In producing broth, bones have an important effect on taste. The pork base in the Japanese Ramen, the chicken or beef base to make Vietnamese Pho and the best fish soup, are all using bones. When simmering bones, the collagen converts into gelatin and amino acids are released as well. Do not steep fish bones longer than 20-30 min to prevent the broth becoming very cloudy and sticky. Japanese dashi, based on dried, fermented fish slivers, needs only minutes. But preparing beef and pork bouillon can be a day long affair. I find chicken bouillon normally ready after 2-3 h.
Simmer and remove froth
Always try not to boil the broth, but simmer or keep it close to simmering. Usually for bouillon making I do not put a lid on the pan or only partially, so that some concentration of the broth can also take place. Also usually initially proteins are released when the temperature is reaching 90 C which shows as froth on the surface. Removing this froth regularly with a skimmer helps to create a clean taste and helps to produce a clear bouillon.
broth from red meat
In preparing red meat bouillon, dry heating the meat and bones on the bottom of the pan for a few minutes can develop browning reactions that provide a nice taste and color to the base. I only use this technique for beef, lamb and pork broth.

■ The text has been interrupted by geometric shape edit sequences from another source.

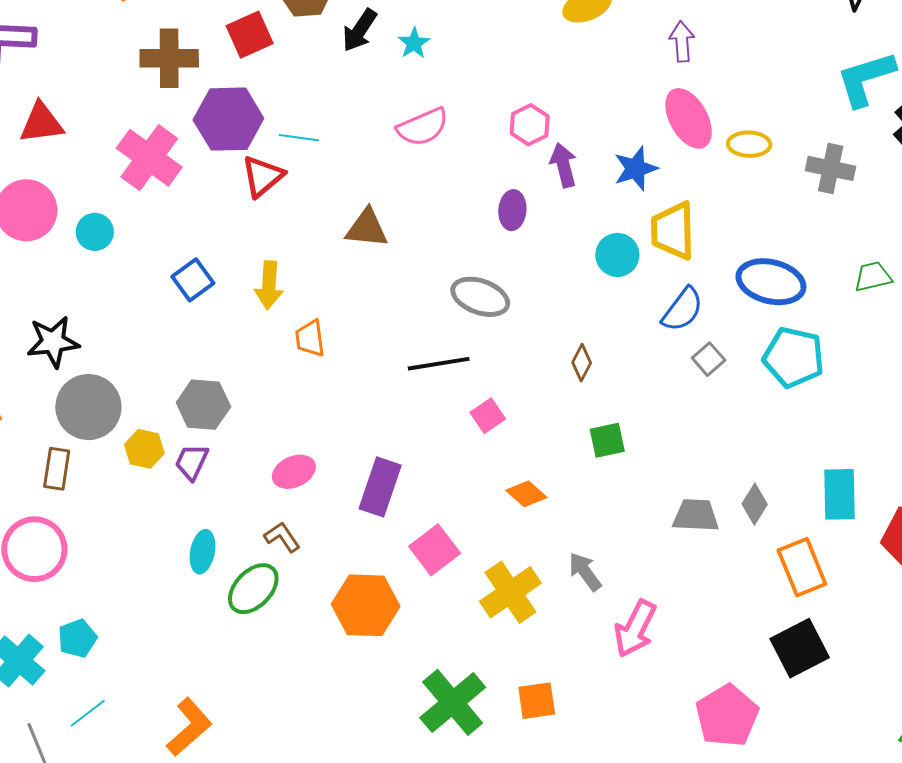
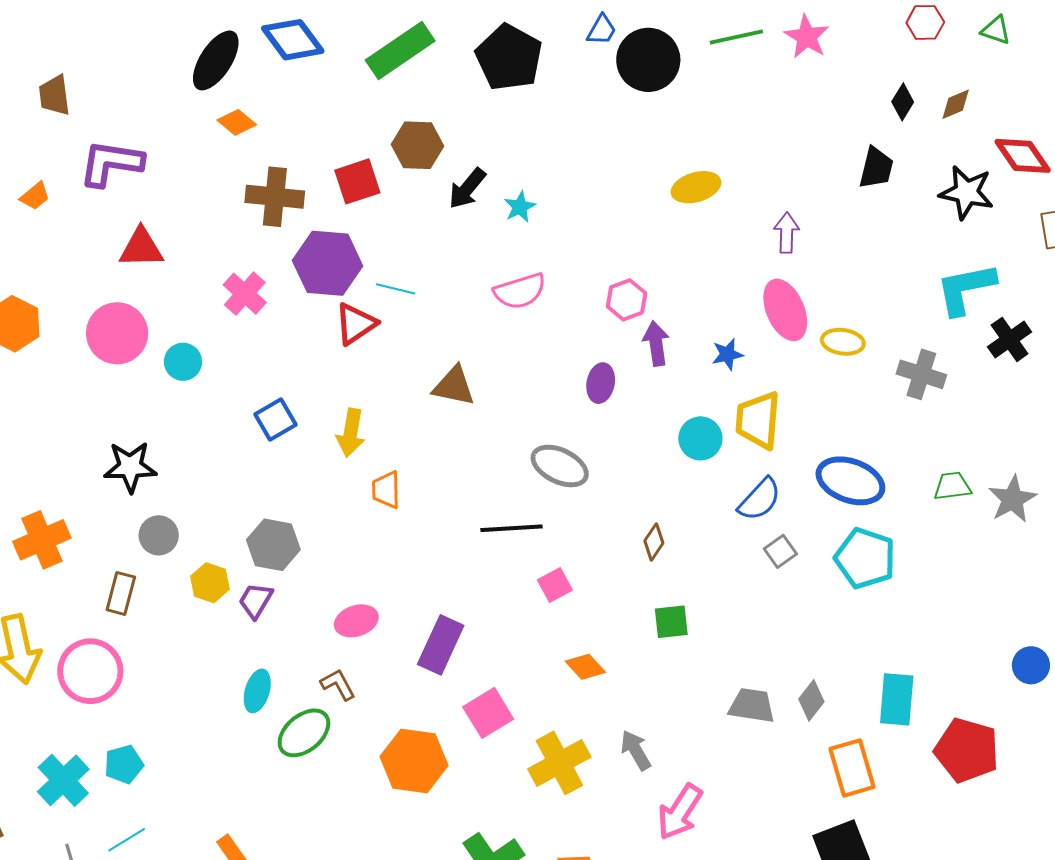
pink cross: (149, 158) -> (245, 294), size x0.7
blue star: (636, 169) -> (727, 354), size x0.7
gray circle: (88, 407) -> (159, 535), size x0.6

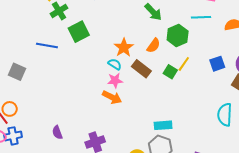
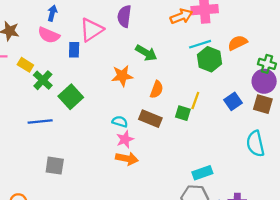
green hexagon: (178, 35) -> (209, 59), moved
orange star: (124, 47) -> (122, 76), moved, turned -30
blue square: (217, 64) -> (233, 101), moved
gray square: (17, 72) -> (55, 166), moved
cyan rectangle: (163, 125) -> (202, 173), moved

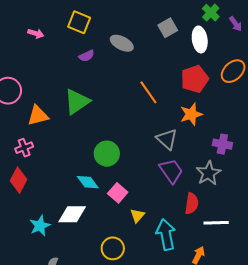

Sometimes also a half cut onion with peel can be added and slightly dry roasted in the pan for more taste. Alternatively, dry-roast the bones in the oven before using them to make the bouillon.
Always use some vegetables and herbs during the steeping, to impair a wonderful taste.
A good broth, after having completely cooled down to refrigerator temperature, is jelly. Often fat is found in solid form on top. However, more unsaturated fats such as from fish, will remain liquid.